Data rows:
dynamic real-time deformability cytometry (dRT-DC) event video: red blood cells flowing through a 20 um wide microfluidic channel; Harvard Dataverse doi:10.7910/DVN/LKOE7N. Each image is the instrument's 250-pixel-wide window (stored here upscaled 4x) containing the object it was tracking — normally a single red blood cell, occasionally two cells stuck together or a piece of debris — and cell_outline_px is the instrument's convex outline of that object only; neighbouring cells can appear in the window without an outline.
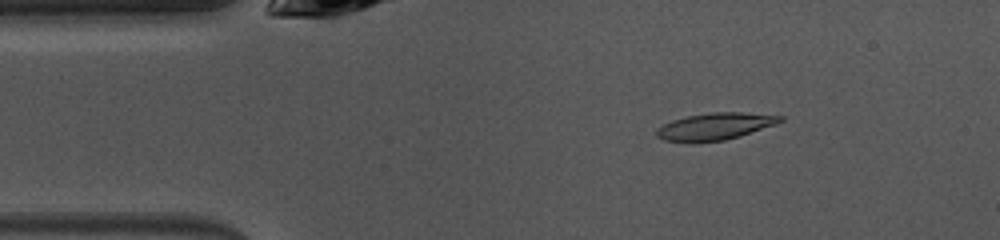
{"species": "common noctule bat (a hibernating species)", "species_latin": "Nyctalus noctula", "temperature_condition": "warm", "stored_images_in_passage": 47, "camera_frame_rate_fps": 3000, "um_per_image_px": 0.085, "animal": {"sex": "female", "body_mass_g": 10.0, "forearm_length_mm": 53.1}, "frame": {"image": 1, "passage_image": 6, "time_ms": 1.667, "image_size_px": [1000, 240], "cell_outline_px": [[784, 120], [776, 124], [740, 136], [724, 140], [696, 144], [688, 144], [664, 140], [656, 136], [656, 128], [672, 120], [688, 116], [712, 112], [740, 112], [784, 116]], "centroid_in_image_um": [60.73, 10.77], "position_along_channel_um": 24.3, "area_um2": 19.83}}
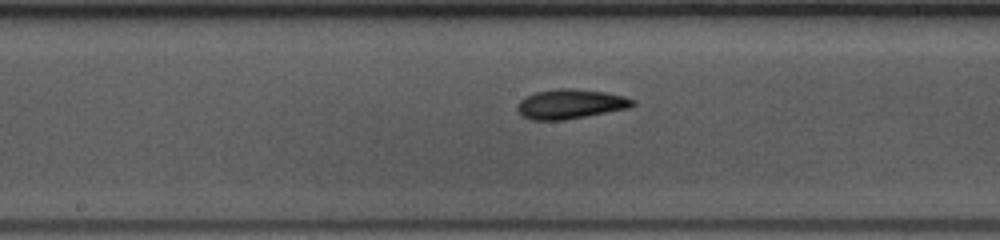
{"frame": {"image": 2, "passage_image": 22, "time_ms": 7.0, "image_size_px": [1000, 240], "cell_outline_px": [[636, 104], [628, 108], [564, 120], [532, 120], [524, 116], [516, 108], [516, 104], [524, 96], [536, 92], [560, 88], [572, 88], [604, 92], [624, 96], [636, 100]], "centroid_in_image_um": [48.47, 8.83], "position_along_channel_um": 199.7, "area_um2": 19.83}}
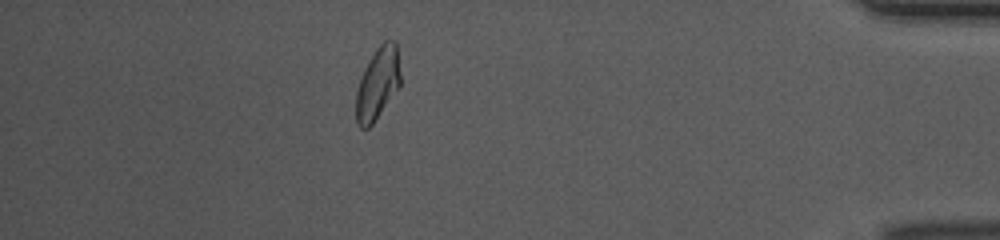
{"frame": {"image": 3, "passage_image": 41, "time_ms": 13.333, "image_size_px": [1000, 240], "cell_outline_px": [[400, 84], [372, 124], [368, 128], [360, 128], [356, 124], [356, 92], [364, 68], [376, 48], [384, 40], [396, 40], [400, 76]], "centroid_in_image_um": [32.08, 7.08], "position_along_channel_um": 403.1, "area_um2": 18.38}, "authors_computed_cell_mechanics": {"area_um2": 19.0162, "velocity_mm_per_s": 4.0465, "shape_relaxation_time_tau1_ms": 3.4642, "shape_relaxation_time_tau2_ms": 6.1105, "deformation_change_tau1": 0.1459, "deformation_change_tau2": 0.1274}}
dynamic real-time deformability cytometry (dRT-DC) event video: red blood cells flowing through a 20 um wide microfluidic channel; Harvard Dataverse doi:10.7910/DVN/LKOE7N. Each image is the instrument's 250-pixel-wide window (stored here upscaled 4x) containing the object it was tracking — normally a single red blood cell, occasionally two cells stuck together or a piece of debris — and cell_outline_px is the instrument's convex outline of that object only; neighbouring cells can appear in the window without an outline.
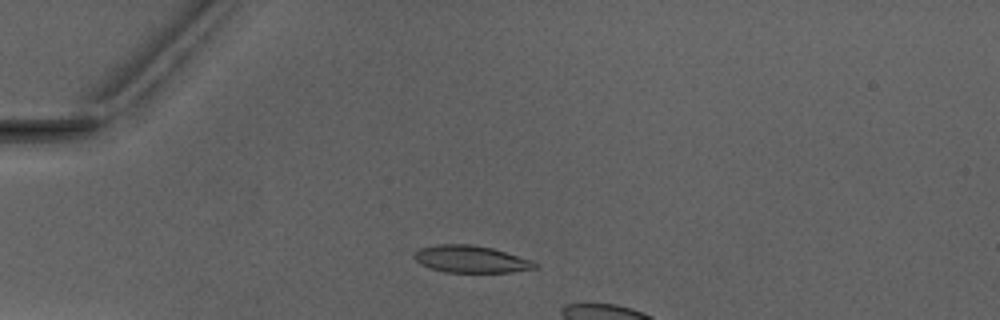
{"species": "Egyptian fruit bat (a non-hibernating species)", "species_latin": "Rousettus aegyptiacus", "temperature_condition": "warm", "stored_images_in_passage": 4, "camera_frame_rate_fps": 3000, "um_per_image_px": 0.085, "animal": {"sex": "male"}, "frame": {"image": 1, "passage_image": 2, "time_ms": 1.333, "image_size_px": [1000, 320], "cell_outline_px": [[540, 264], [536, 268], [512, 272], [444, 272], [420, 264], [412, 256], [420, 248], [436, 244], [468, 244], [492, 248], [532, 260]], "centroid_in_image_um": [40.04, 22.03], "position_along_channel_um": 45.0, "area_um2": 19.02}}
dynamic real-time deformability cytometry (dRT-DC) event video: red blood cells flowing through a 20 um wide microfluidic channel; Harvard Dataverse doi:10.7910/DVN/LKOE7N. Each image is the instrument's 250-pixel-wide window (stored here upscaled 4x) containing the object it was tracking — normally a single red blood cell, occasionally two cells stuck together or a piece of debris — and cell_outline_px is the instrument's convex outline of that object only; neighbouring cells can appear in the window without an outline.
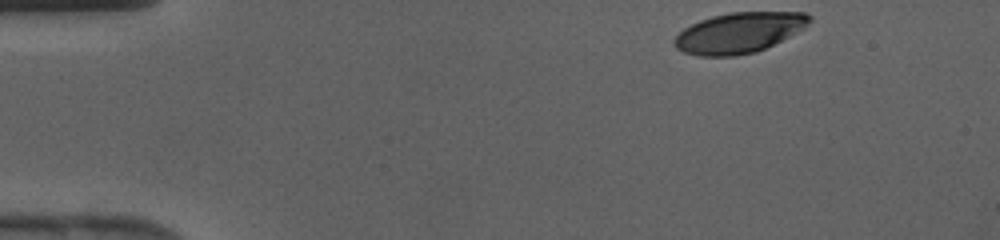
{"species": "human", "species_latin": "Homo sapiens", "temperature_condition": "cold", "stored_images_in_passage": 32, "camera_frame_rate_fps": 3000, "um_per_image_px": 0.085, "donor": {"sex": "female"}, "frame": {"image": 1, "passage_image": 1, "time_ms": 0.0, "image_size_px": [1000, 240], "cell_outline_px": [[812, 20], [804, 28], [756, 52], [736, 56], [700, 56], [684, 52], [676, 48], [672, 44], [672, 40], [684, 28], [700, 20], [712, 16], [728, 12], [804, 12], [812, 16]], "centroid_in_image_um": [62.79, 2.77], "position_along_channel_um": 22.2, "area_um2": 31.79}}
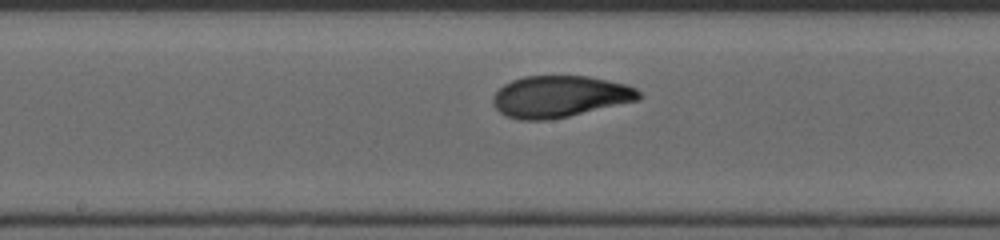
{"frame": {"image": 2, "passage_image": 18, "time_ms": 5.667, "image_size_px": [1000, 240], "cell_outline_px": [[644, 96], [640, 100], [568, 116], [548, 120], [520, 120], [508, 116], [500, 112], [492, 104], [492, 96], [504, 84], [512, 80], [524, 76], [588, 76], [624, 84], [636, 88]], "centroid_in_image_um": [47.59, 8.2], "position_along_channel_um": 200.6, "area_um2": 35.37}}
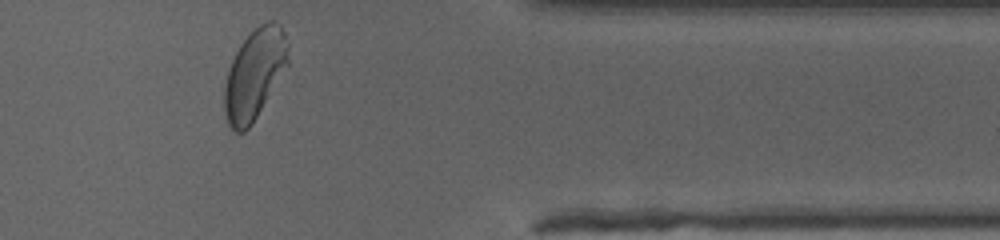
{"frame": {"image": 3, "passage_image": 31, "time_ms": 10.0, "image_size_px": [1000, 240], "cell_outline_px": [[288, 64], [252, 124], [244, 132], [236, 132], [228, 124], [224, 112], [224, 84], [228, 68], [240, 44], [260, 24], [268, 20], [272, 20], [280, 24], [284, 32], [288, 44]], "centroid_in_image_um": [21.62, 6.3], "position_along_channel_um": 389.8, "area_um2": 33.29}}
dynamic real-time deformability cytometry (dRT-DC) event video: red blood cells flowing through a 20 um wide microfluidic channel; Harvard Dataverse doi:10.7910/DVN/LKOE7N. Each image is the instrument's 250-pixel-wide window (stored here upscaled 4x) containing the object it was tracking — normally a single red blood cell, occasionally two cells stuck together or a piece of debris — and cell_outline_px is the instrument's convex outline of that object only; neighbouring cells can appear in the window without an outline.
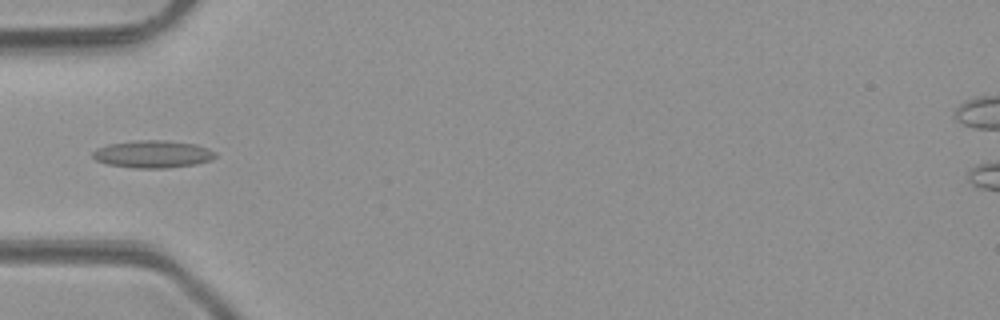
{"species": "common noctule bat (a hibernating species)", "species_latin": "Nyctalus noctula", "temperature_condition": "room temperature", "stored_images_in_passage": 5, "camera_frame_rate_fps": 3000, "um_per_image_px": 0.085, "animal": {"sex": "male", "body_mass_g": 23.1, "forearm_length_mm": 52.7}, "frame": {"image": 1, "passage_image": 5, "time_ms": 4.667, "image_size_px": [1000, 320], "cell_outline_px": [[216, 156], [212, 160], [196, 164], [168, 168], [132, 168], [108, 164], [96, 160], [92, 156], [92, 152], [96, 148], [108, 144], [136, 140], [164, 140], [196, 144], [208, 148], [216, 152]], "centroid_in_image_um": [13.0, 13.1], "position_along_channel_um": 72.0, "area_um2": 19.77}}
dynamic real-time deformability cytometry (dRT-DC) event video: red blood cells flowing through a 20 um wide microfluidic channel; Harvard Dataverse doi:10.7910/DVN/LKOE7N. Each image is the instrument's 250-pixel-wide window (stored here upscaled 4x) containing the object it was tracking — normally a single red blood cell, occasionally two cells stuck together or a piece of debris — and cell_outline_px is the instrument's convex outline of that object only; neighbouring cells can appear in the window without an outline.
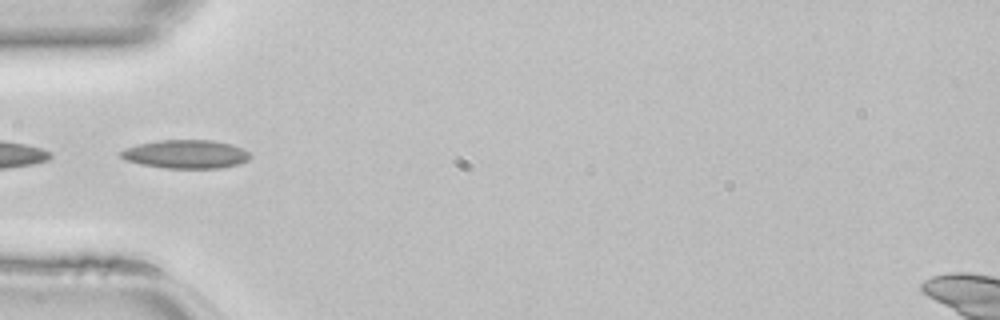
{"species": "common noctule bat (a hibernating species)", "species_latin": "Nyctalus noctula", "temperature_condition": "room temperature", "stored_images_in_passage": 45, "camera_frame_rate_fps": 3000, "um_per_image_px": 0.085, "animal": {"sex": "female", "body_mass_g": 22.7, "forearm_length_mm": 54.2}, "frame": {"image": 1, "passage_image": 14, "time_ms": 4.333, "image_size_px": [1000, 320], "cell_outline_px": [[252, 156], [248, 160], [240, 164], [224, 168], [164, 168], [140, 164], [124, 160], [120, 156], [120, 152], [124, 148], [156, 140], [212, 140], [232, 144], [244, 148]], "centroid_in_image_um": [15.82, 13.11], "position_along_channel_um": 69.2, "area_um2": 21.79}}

Problem to solve:
Quote the material exactly. Pictures stay out.

Right answer:
dynamic real-time deformability cytometry (dRT-DC) event video: red blood cells flowing through a 20 um wide microfluidic channel; Harvard Dataverse doi:10.7910/DVN/LKOE7N. Each image is the instrument's 250-pixel-wide window (stored here upscaled 4x) containing the object it was tracking — normally a single red blood cell, occasionally two cells stuck together or a piece of debris — and cell_outline_px is the instrument's convex outline of that object only; neighbouring cells can appear in the window without an outline.
{"species": "common noctule bat (a hibernating species)", "species_latin": "Nyctalus noctula", "temperature_condition": "warm", "stored_images_in_passage": 47, "camera_frame_rate_fps": 3000, "um_per_image_px": 0.085, "animal": {"sex": "female", "body_mass_g": 10.0, "forearm_length_mm": 53.1}, "frame": {"image": 1, "passage_image": 6, "time_ms": 1.667, "image_size_px": [1000, 240], "cell_outline_px": [[784, 120], [776, 124], [740, 136], [724, 140], [696, 144], [688, 144], [664, 140], [656, 136], [656, 128], [672, 120], [688, 116], [712, 112], [740, 112], [784, 116]], "centroid_in_image_um": [60.73, 10.77], "position_along_channel_um": 24.3, "area_um2": 19.83}}
{"frame": {"image": 2, "passage_image": 22, "time_ms": 7.0, "image_size_px": [1000, 240], "cell_outline_px": [[636, 104], [628, 108], [564, 120], [532, 120], [524, 116], [516, 108], [516, 104], [524, 96], [536, 92], [560, 88], [572, 88], [604, 92], [624, 96], [636, 100]], "centroid_in_image_um": [48.47, 8.83], "position_along_channel_um": 199.7, "area_um2": 19.83}}
{"frame": {"image": 3, "passage_image": 41, "time_ms": 13.333, "image_size_px": [1000, 240], "cell_outline_px": [[400, 84], [372, 124], [368, 128], [360, 128], [356, 124], [356, 92], [364, 68], [376, 48], [384, 40], [396, 40], [400, 76]], "centroid_in_image_um": [32.08, 7.08], "position_along_channel_um": 403.1, "area_um2": 18.38}, "authors_computed_cell_mechanics": {"area_um2": 19.0162, "velocity_mm_per_s": 4.0465, "shape_relaxation_time_tau1_ms": 3.4642, "shape_relaxation_time_tau2_ms": 6.1105, "deformation_change_tau1": 0.1459, "deformation_change_tau2": 0.1274}}
dynamic real-time deformability cytometry (dRT-DC) event video: red blood cells flowing through a 20 um wide microfluidic channel; Harvard Dataverse doi:10.7910/DVN/LKOE7N. Each image is the instrument's 250-pixel-wide window (stored here upscaled 4x) containing the object it was tracking — normally a single red blood cell, occasionally two cells stuck together or a piece of debris — and cell_outline_px is the instrument's convex outline of that object only; neighbouring cells can appear in the window without an outline.
{"species": "Egyptian fruit bat (a non-hibernating species)", "species_latin": "Rousettus aegyptiacus", "temperature_condition": "warm", "stored_images_in_passage": 4, "camera_frame_rate_fps": 3000, "um_per_image_px": 0.085, "animal": {"sex": "male"}, "frame": {"image": 1, "passage_image": 2, "time_ms": 1.333, "image_size_px": [1000, 320], "cell_outline_px": [[540, 264], [536, 268], [512, 272], [444, 272], [420, 264], [412, 256], [420, 248], [436, 244], [468, 244], [492, 248], [532, 260]], "centroid_in_image_um": [40.04, 22.03], "position_along_channel_um": 45.0, "area_um2": 19.02}}
dynamic real-time deformability cytometry (dRT-DC) event video: red blood cells flowing through a 20 um wide microfluidic channel; Harvard Dataverse doi:10.7910/DVN/LKOE7N. Each image is the instrument's 250-pixel-wide window (stored here upscaled 4x) containing the object it was tracking — normally a single red blood cell, occasionally two cells stuck together or a piece of debris — and cell_outline_px is the instrument's convex outline of that object only; neighbouring cells can appear in the window without an outline.
{"species": "human", "species_latin": "Homo sapiens", "temperature_condition": "cold", "stored_images_in_passage": 32, "camera_frame_rate_fps": 3000, "um_per_image_px": 0.085, "donor": {"sex": "female"}, "frame": {"image": 1, "passage_image": 1, "time_ms": 0.0, "image_size_px": [1000, 240], "cell_outline_px": [[812, 20], [804, 28], [756, 52], [736, 56], [700, 56], [684, 52], [676, 48], [672, 44], [672, 40], [684, 28], [700, 20], [712, 16], [728, 12], [804, 12], [812, 16]], "centroid_in_image_um": [62.79, 2.77], "position_along_channel_um": 22.2, "area_um2": 31.79}}
{"frame": {"image": 2, "passage_image": 18, "time_ms": 5.667, "image_size_px": [1000, 240], "cell_outline_px": [[644, 96], [640, 100], [568, 116], [548, 120], [520, 120], [508, 116], [500, 112], [492, 104], [492, 96], [504, 84], [512, 80], [524, 76], [588, 76], [624, 84], [636, 88]], "centroid_in_image_um": [47.59, 8.2], "position_along_channel_um": 200.6, "area_um2": 35.37}}
{"frame": {"image": 3, "passage_image": 31, "time_ms": 10.0, "image_size_px": [1000, 240], "cell_outline_px": [[288, 64], [252, 124], [244, 132], [236, 132], [228, 124], [224, 112], [224, 84], [228, 68], [240, 44], [260, 24], [268, 20], [272, 20], [280, 24], [284, 32], [288, 44]], "centroid_in_image_um": [21.62, 6.3], "position_along_channel_um": 389.8, "area_um2": 33.29}}
dynamic real-time deformability cytometry (dRT-DC) event video: red blood cells flowing through a 20 um wide microfluidic channel; Harvard Dataverse doi:10.7910/DVN/LKOE7N. Each image is the instrument's 250-pixel-wide window (stored here upscaled 4x) containing the object it was tracking — normally a single red blood cell, occasionally two cells stuck together or a piece of debris — and cell_outline_px is the instrument's convex outline of that object only; neighbouring cells can appear in the window without an outline.
{"species": "common noctule bat (a hibernating species)", "species_latin": "Nyctalus noctula", "temperature_condition": "room temperature", "stored_images_in_passage": 5, "camera_frame_rate_fps": 3000, "um_per_image_px": 0.085, "animal": {"sex": "male", "body_mass_g": 23.1, "forearm_length_mm": 52.7}, "frame": {"image": 1, "passage_image": 5, "time_ms": 4.667, "image_size_px": [1000, 320], "cell_outline_px": [[216, 156], [212, 160], [196, 164], [168, 168], [132, 168], [108, 164], [96, 160], [92, 156], [92, 152], [96, 148], [108, 144], [136, 140], [164, 140], [196, 144], [208, 148], [216, 152]], "centroid_in_image_um": [13.0, 13.1], "position_along_channel_um": 72.0, "area_um2": 19.77}}
dynamic real-time deformability cytometry (dRT-DC) event video: red blood cells flowing through a 20 um wide microfluidic channel; Harvard Dataverse doi:10.7910/DVN/LKOE7N. Each image is the instrument's 250-pixel-wide window (stored here upscaled 4x) containing the object it was tracking — normally a single red blood cell, occasionally two cells stuck together or a piece of debris — and cell_outline_px is the instrument's convex outline of that object only; neighbouring cells can appear in the window without an outline.
{"species": "common noctule bat (a hibernating species)", "species_latin": "Nyctalus noctula", "temperature_condition": "room temperature", "stored_images_in_passage": 45, "camera_frame_rate_fps": 3000, "um_per_image_px": 0.085, "animal": {"sex": "female", "body_mass_g": 22.7, "forearm_length_mm": 54.2}, "frame": {"image": 1, "passage_image": 14, "time_ms": 4.333, "image_size_px": [1000, 320], "cell_outline_px": [[252, 156], [248, 160], [240, 164], [224, 168], [164, 168], [140, 164], [124, 160], [120, 156], [120, 152], [124, 148], [156, 140], [212, 140], [232, 144], [244, 148]], "centroid_in_image_um": [15.82, 13.11], "position_along_channel_um": 69.2, "area_um2": 21.79}}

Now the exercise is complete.